Flexibility Requested in Wake of Natural Disasters

As Hurricane Season continues, regulators are reminding mortgage servicers to be reasonable and flexible when dealing with customers who have experienced loss from natural disasters. To that end, the Consumer Financial Protection Bureau published a reminder of its Supervisory Policy Statement on flexibility in laws and regulations for supervised entities while recovering from major disasters.

Similarly, on September 1, 2021, New Jersey entered a state of emergency via Executive Order 259. Pursuant to that order, the state, via bulletin 2021-9, is encouraging insurers, banks, credit unions, mortgage lenders and brokers, consumer lenders, insurance producers, real estate brokers, and any other person regulated by the Department of Banking and Finance to factor the effects of Hurricane Ida into its actions and decisions.
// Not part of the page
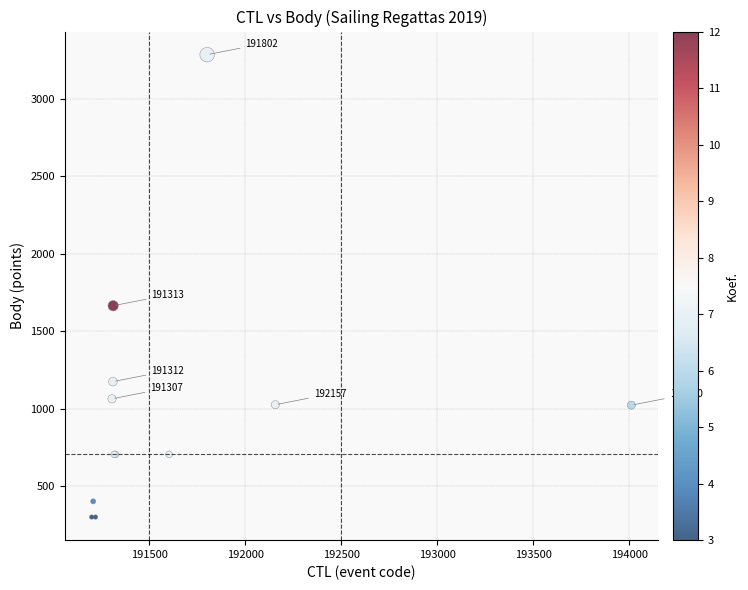

What Y value in the scatter plot is closest to 1793?

1665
Specifically, insurers are encouraged to relax due dates for premium payments, extend grace periods, wave late fees and penalties, allow forbearance with cancellation and non-renewal of policies, payment plans, and any other efforts to assist policyholders.

With respect to banking entities, the order encourages relaxing due dates for loan and mortgage payments, extending grace periods, modifying terms on existing loans, easing credit card limits, extending new credit, waiving late fees and other fees, allowing customers to defer or skip payments, and delaying submission of delinquency notices to credit bureaus.

The Proctor Loan Protector Compliance Team will continue to track storm based regulatory guidance.